First hospice

Five+ hour visit. Mostly because my mom can’t get to the point. Also, the nurse was 45 minutes late.

Still, it went well.

If you want to know where I get the gene for being difficult, it’s my mom.

The biggest stumbling block today was the green form, or POLST. I can’t remember what that stands for. My mom has a health care directive. She thought long and hard about what she wants and wrote out two pages of instructions for what to do in case she is incapacitated. She wrote this up last summer. The short version of it is she doesn’t want any intervention to prolong her life if her incapacitation is due to her A.L.S. But if it’s something else, like a heart attack or a tree falls on her, she wants the measures.

The green form asks just a few questions: do you want CPR? do you want no resuscitation, limited measures, or to go all out? do you want anti-biotics? do you want tube feeding?

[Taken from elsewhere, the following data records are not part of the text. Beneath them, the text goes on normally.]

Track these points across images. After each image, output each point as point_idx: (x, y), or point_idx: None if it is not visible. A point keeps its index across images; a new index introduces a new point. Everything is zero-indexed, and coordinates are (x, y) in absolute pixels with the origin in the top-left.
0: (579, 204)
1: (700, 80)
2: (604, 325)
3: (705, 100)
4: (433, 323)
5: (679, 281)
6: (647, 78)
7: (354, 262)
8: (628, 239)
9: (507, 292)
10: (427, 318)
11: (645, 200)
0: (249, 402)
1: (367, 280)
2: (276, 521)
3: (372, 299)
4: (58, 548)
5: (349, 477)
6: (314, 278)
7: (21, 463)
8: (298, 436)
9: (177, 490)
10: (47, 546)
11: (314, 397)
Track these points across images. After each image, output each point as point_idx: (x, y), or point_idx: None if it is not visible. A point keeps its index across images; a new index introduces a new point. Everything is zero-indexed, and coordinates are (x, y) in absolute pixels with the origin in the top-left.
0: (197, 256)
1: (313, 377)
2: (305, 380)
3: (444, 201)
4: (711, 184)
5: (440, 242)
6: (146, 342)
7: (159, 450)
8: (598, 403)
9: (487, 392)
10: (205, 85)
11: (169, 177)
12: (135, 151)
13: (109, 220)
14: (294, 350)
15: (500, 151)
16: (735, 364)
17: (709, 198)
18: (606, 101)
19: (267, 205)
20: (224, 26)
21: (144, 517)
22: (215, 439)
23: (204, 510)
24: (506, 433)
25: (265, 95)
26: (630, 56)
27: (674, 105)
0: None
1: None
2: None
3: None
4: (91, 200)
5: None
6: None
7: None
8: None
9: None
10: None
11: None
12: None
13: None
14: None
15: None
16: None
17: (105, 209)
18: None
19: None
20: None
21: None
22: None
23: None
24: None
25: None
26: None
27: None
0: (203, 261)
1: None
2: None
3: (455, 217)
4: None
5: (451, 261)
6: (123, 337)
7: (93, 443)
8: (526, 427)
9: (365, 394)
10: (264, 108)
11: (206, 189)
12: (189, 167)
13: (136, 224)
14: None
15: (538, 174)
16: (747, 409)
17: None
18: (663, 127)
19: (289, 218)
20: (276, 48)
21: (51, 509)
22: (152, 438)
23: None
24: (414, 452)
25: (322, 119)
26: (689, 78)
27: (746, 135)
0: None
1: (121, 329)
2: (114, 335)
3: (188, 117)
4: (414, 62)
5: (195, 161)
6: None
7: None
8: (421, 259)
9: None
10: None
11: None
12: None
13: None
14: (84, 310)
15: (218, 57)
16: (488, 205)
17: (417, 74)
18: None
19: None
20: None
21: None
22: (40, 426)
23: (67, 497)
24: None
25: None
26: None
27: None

If hospice has to call emergency personnel, they aren’t going to spend 10 minutes parsing the details of her health care directive. My mom doesn’t like the simple form. Why did I write a health care directive then?

Thing is, if she doesn’t select something on the form, hospice provides the maximum intervention.

Lithium and A.L.S.

There’s been a potential breakthrough in A.L.S. treatment. In Italy, doctors gave a number of A.L.S. patients lithium. The results were dramatic. 30% of the control group died within the study period. None of the lithium patients did. They weren’t cured, or even arrested. But they did slow down the progression quite a bit.

A second U.S. based study is under way.

Since lithium is already approved and on the market for other reasons, it’s available to anyone who can wrangle a prescription from their doctor. So lots of A.L.S. patients are doing so, despite any standardized dosing for A.L.S. Many of these people are participating in an unofficial study.

Mom considered going on lithium because she wants to survive long enough to hold my niece/nephew who is due in September. She’s decided against it though because she thinks she’ll last long enough anyway, and doesn’t want to prolong her life. She’s pretty far along and isn’t to thrilled with the thought of prolonging her life in her current level of A.L.S.

I’d probably go on the lithium if it were me. But then, I’d also have made a point to move to Oregon to take advantage of their assisted suicide law as well.

Hospice

My mom, step-father, myself, my brother, and a woman from mom’s church met with a representative from hospice last Wednesday.

She was there for 2 hours. We learned very very little that we didn’t already know. The woman was not very organized. Actually, she was organized for a completely different kind of patient. Most people who they meet with have very little idea what hospice does. So she was expecting to explain that. She spent the majority of the time asking each of us what we did for my mom.

She only answered in a general way my mom’s questions, which she didn’t get to ask until nearly the end.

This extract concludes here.